American Data Centers
5 days ago
- #geospatial
- #data-centers
- #data-analysis
- Business Insider published a video and dataset on America's Data Centers, including locations, ownership, and power/water consumption.
- The dataset includes 1,240 sites with metadata, mapped using diesel generator permits from every US state.
- The author's workstation setup includes a high-performance AMD Ryzen 9 9950X CPU, 96 GB DDR5 RAM, and a fast NVMe SSD.

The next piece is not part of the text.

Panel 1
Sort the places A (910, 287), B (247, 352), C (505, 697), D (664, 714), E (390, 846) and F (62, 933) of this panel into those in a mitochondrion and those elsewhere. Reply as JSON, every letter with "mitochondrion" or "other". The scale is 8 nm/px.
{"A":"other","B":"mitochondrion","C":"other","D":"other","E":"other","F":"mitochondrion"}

- Python 3.12.3 and DuckDB were used for data analysis, with extensions like H3, JSON, and Spatial for enhanced functionality.
- The dataset was converted from JavaScript to line-delimited JSON, then to a Parquet file for efficient analysis.
- Example record analysis shows detailed metadata for an Apple hyperscaler site in Arizona, including power consumption and environmental impact metrics.
- Field analysis reveals 99 columns with varying null percentages, unique values, and data types.
- Amazon, Digital Realty, and Equinix are the most common data center brands in the dataset.
- A heatmap visualizes data center locations, with brighter hexagons indicating higher site density.
- Hyperscaler analysis shows Amazon leading with 45 sites, followed by Microsoft and Google.
- OpenStreetMap (OSM) data comparison reveals gaps in data center coverage, with only ~900 building footprints tagged.
- Diesel generator manufacturer analysis identifies Caterpillar and Cummins as the most common brands.
- Potential future work includes AI/OCR on permit PDFs for richer data extraction and modeling.